C'est au groupe Sabbath Assembly que revient le mérite d'avoir dépoussiérer les textes et les hymnes du Process Church. C'est d'ailleurs ce qui différencie Sabbath Assembly des autres groupes mentionnées plus haut. Il ne s'agit pas d'enregistrements d'époque fait par les membres de cette église. C'est plutôt un hommage à ce groupe religieux, en revisitant les hymnes de dévotions écrits par les membres. Sabbath Assembly est l'association de divers musiciens de la scène freak-folk américaine, regroupant entres autres David Nuss du No-Neck Blues Band et Jex Toth, originellement de Wooden Wand and the Vanishing Voice. Jex Toth étant la conjointe dudit Wooden Wand (James Jackson Toth). Deux groupes incroyables, mélangeant le folk et l'improvisation collective. Je me souviens d'avoir assisté au premier concert de Wooden Wand à la Casa Del Popolo il y a environ 3 ans, j'étais un fan avoué de son groupe et de son projet solo et une question me tracassait; en raison des nombreuses références à la religion et à la spiritualité, qu'elle était leur allégeance spirituelle? Faisaient-ils parti d'un groupe religieux? La réponse fut sans équivoque: on ne fait parti d'aucun groupe, si on fait cette musique c'est parce qu'on trouvait que ça manquait dans le paysage musical...

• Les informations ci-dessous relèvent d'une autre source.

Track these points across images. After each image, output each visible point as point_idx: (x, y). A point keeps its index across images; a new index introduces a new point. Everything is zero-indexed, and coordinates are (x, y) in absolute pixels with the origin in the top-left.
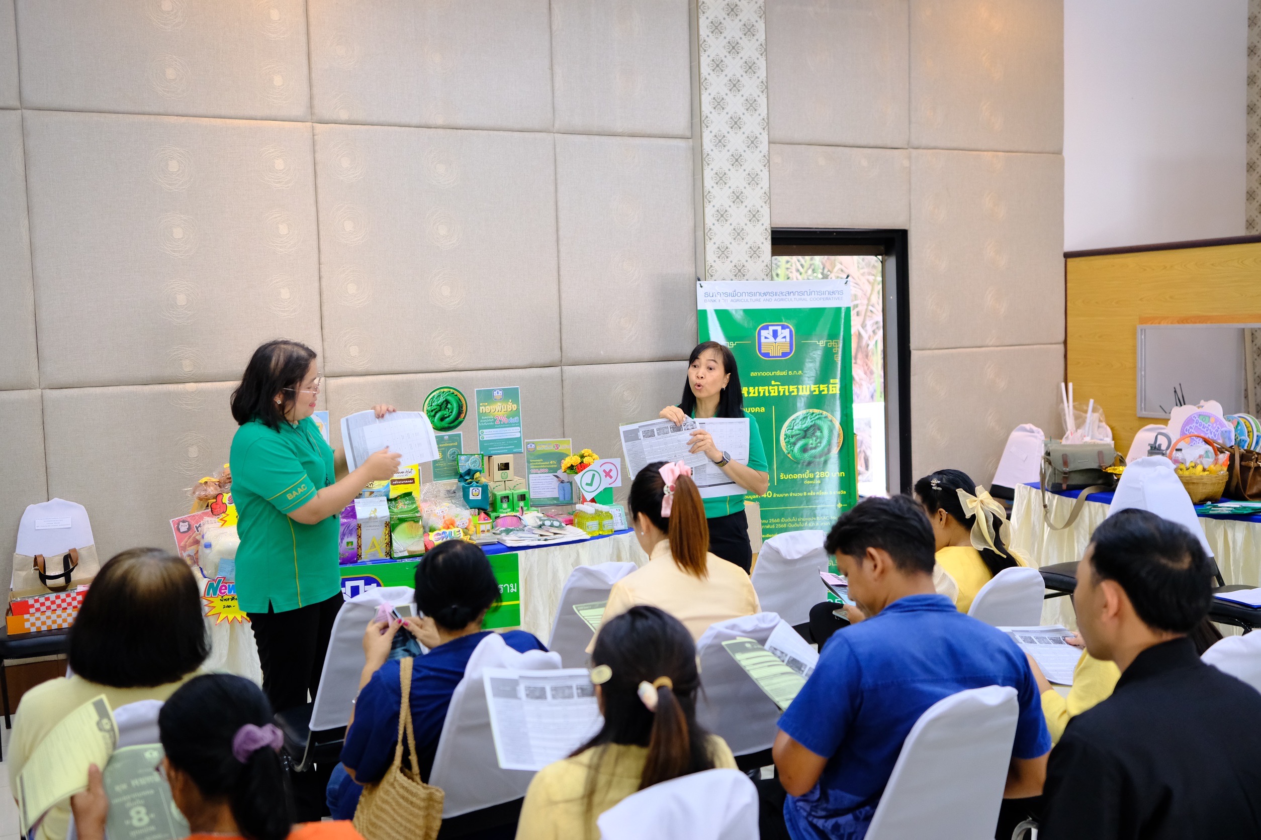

C'est donc par considération esthétique qu'un groupe de jeunots américains chantaient Dieu, la mystique et la quête spirituelle. Ça m'a un peu déçu. Je ne suis pas un fervent du "faire comme si" et certains vidéos sur Youtube montrent Sabbath Assembly "faire comme si" ils étaient dans le Process Church... Mais ils ne le sont pas. Même que je doute de leur connaissance de ce que représente s'investir corps et âme dans une démarche spirituelle, car ils auraient su reconnaître qu'on ne peut faire semblant...même si beaucoup le font...






Par contre, ils sont parvenus à créer un excellent disque de rock psychédélique, mystico-religieux, avec une saveur et une teinte résolument "seventies". C'est tout à leur honneur. Mais vu la qualité des musiciens derrière ce projet, on ne pouvait s'attendre à quelque chose de médiocre. Au début je croyais qu'il s'agissait d'un projet plus Black Métal (surtout que le label Ajna est reconnu pour ce genre de musique), ce fut une belle surprise de découvrir leur rock quand même léger, très mélodique, porté par la superbe voix, juste assez solonnelle, de Jex Toth.

Ajna ont aussi rééditer en vinyle la trame sonore du film "Lucifer Rising" de Kenneth Anger. La musique du film a été composée par Bobby Beausoleil, un des associé de Charles Manson, condamné à la prison à vie pour le meurtre de Gary Hinman. Il a composé cette trame sonore alors qu'il était incarcéré et on lui a donné le droit de monter un band de prisonniers avec qui l'enregistrer. Impressionnante pièce musicale pour une toute aussi impressionnante oeuvre cinématographique. /En passant, le disque de Charles Manson sorti sur ESP en 1974 a été réédité en cd.